■ Testo selezionato ■
Cop26, cosa manca alle promesse di Glasgow perché l'agricoltura diventi davvero sostenibile

Cop26, cosa manca alle promesse di Glasgow perché l'agricoltura diventi davvero sostenibile
(ansa)
La transizione dei sistemi agroalimentari verso modelli più resilienti e sostenibili è urgente. Ma a fronte degli annunci resta il divario economico: le risorse messe a disposizione non bastano
3 minuti di lettura

Manghi in Sicilia, uva da champagne in Inghilterra, caffè tropicale in pericolo, cacao a rischio crollo produzione. I sistemi agroalimentari sono messi a dura prova dalle alterazioni del clima. Ondate di caldo sempre più intense, periodi siccitosi sempre più frequenti e perturbazioni atmosferiche sempre più violente stanno portando a una netta riduzione delle rese agricole. Ai tavoli di Glasgow tuttavia l'agricoltura e la transizione dei sistemi agroalimentari verso modelli più resilienti e sostenibili rimane un argomento laterale.

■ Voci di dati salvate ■
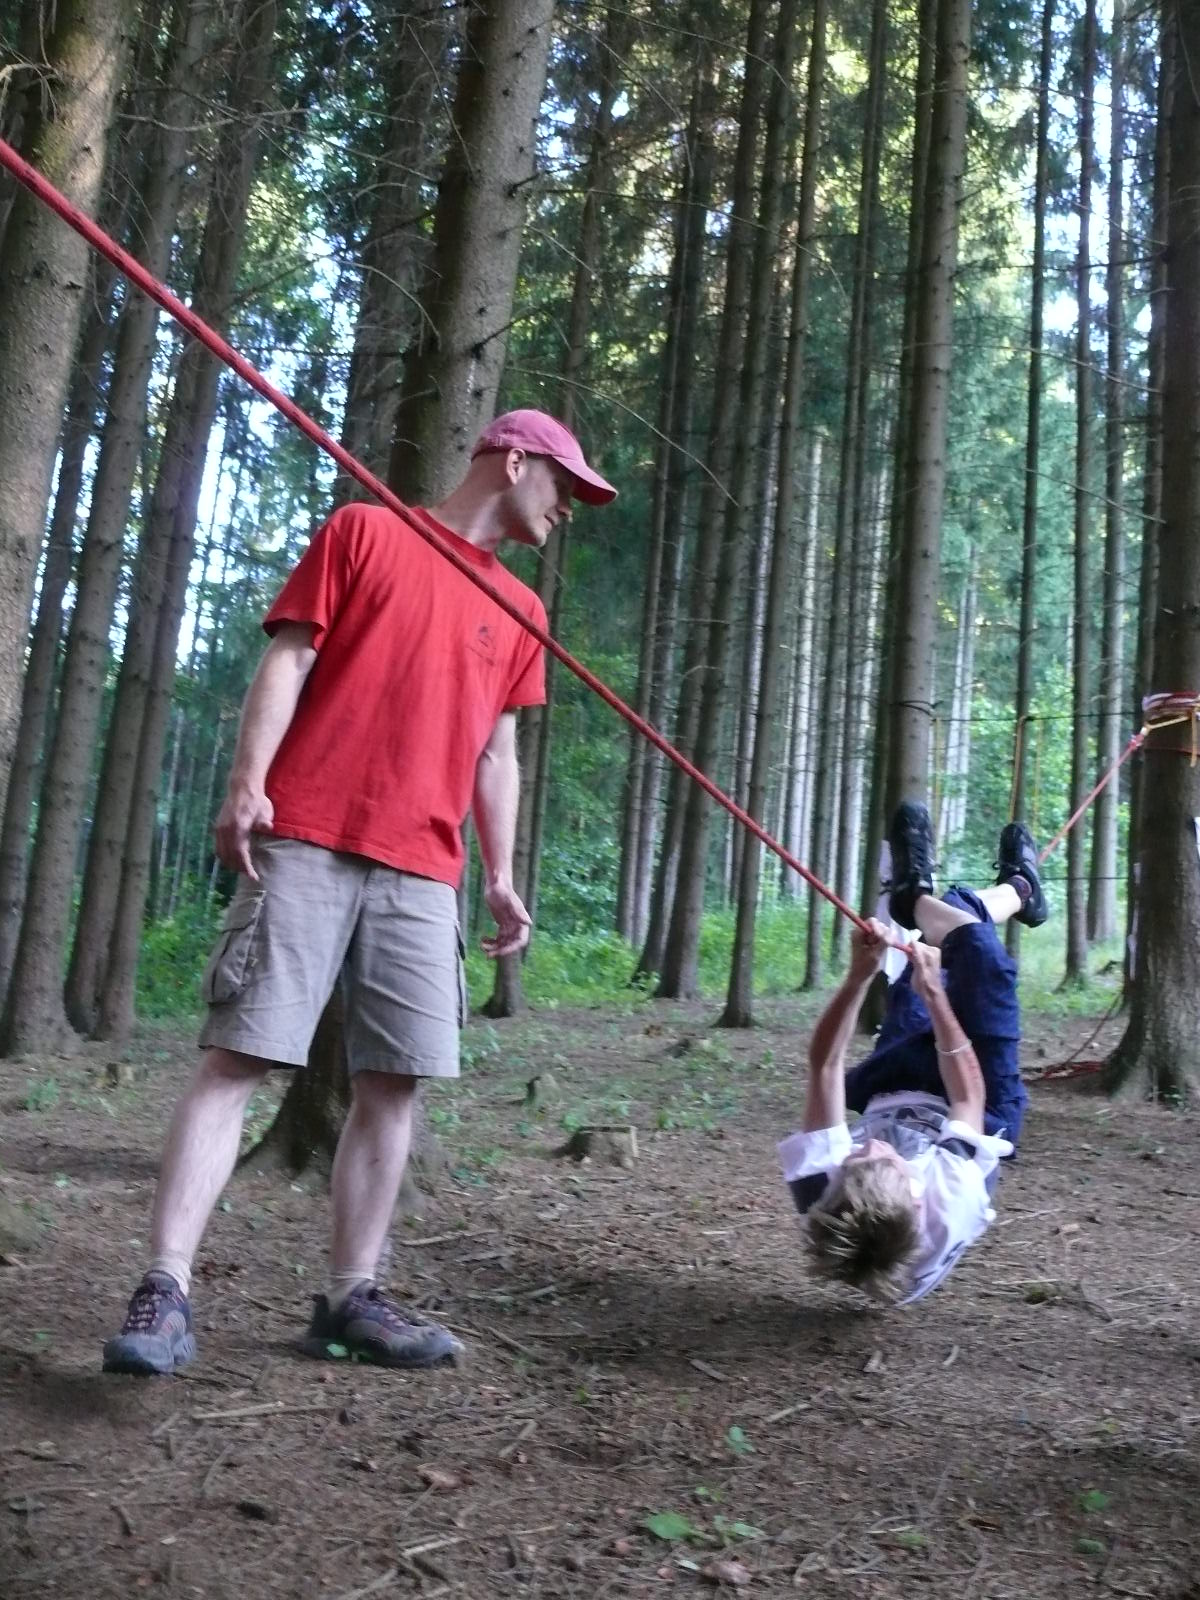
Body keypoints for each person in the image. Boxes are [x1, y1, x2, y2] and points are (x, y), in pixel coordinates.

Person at [102, 409, 617, 1376]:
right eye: (567, 486)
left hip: (426, 868)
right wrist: (248, 781)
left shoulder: (522, 610)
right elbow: (289, 657)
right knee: (239, 1057)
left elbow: (496, 752)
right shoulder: (364, 531)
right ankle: (164, 1289)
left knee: (394, 1081)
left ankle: (350, 1299)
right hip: (306, 835)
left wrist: (501, 873)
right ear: (515, 461)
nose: (571, 509)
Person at [779, 800, 1048, 1305]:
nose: (869, 1146)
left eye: (855, 1156)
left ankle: (1006, 892)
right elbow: (967, 1095)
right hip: (984, 1107)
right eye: (884, 1158)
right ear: (917, 1195)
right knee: (977, 952)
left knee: (932, 945)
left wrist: (858, 977)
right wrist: (936, 998)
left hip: (893, 1083)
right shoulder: (952, 1198)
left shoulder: (823, 1191)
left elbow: (825, 1065)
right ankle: (954, 895)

■ Compito da svolgere ■
Trascrivi per intero il testo sulla Cop26 e l'agricoltura sostenibile, senza cambiare nulla.

■ Risposta attesa ■
Cop26, cosa manca alle promesse di Glasgow perché l'agricoltura diventi davvero sostenibile

Cop26, cosa manca alle promesse di Glasgow perché l'agricoltura diventi davvero sostenibile
(ansa)
La transizione dei sistemi agroalimentari verso modelli più resilienti e sostenibili è urgente. Ma a fronte degli annunci resta il divario economico: le risorse messe a disposizione non bastano
3 minuti di lettura

Manghi in Sicilia, uva da champagne in Inghilterra, caffè tropicale in pericolo, cacao a rischio crollo produzione. I sistemi agroalimentari sono messi a dura prova dalle alterazioni del clima. Ondate di caldo sempre più intense, periodi siccitosi sempre più frequenti e perturbazioni atmosferiche sempre più violente stanno portando a una netta riduzione delle rese agricole. Ai tavoli di Glasgow tuttavia l'agricoltura e la transizione dei sistemi agroalimentari verso modelli più resilienti e sostenibili rimane un argomento laterale.